Media Information

 
 
 
Collection:
NASA Earth Observatory Collection
Title:
Dust Storm in the Taklimakan Desert
Description:
A large dust storm struck China’s Taklimakan Desert in early December 2005. Big, dry, hot, and about as far from the ocean as anyplace on Earth, the Taklimakan Desert provides plenty of material for dust storms. Such storms have been on the rise in the region, posing a health hazard for China’s people.

The Moderate Resolution Imaging Spectroradiometer (MODIS), flying onboard the Aqua satellite, took this picture on December 3, 2005. In this image, the dust storm appears in pale beige, and sweeps toward the northeast. Clouds hover to the northwest and southwest, and mountains fringe the sandy basin where the dust storm originated.

The Taklimakan Desert occupies the Tarim Basin between the Tien Shan Mountains in the north, and Kunlun Mountains in the south. The lowest point of this basin is about 150 meters below sea level, and because the area has no drainage, a great deal of salt has collected in the basin. The mountains to the north block cold air from the Arctic, and the location’s distance from the ocean eliminates monsoon-related precipitation, so the area remains warm and dry. This desert is one of the largest shifting-sand deserts on Earth, and it supports very little vegetation.

GIVEN RECORDS:
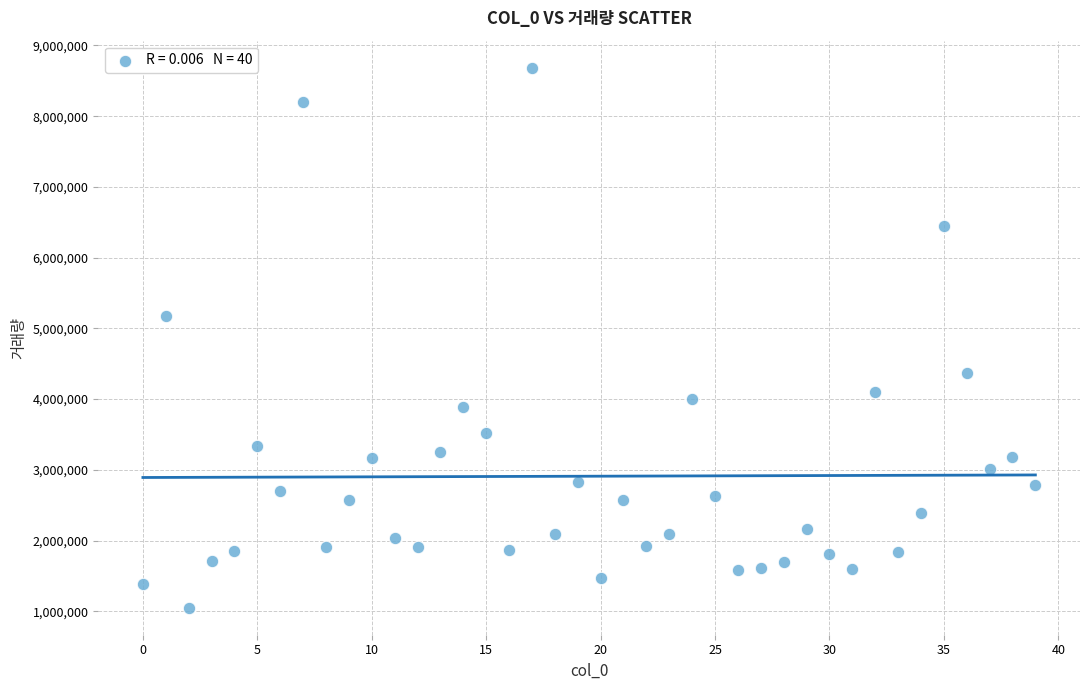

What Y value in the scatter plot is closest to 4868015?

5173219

--

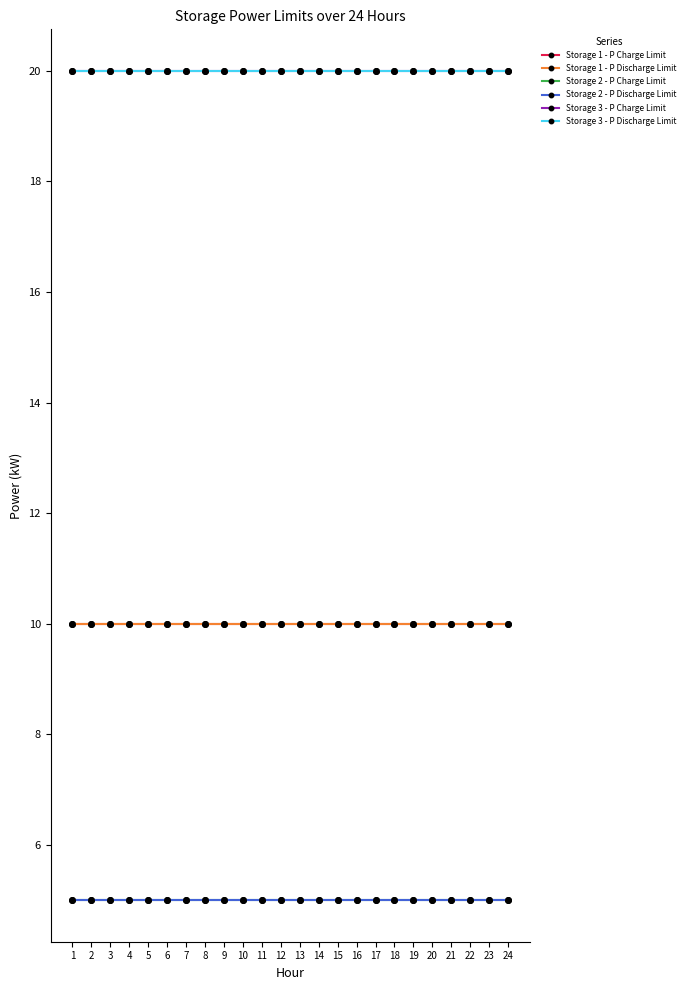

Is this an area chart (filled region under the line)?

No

INSTRUCTIONS FOR THE TASK: Please reproduce the passage from the Taklimakan dust storm description word for word, starting with "The Moderate Resolution" and going on through "dust storm originated.".

RESPONSE TO THIS TASK:
The Moderate Resolution Imaging Spectroradiometer (MODIS), flying onboard the Aqua satellite, took this picture on December 3, 2005. In this image, the dust storm appears in pale beige, and sweeps toward the northeast. Clouds hover to the northwest and southwest, and mountains fringe the sandy basin where the dust storm originated.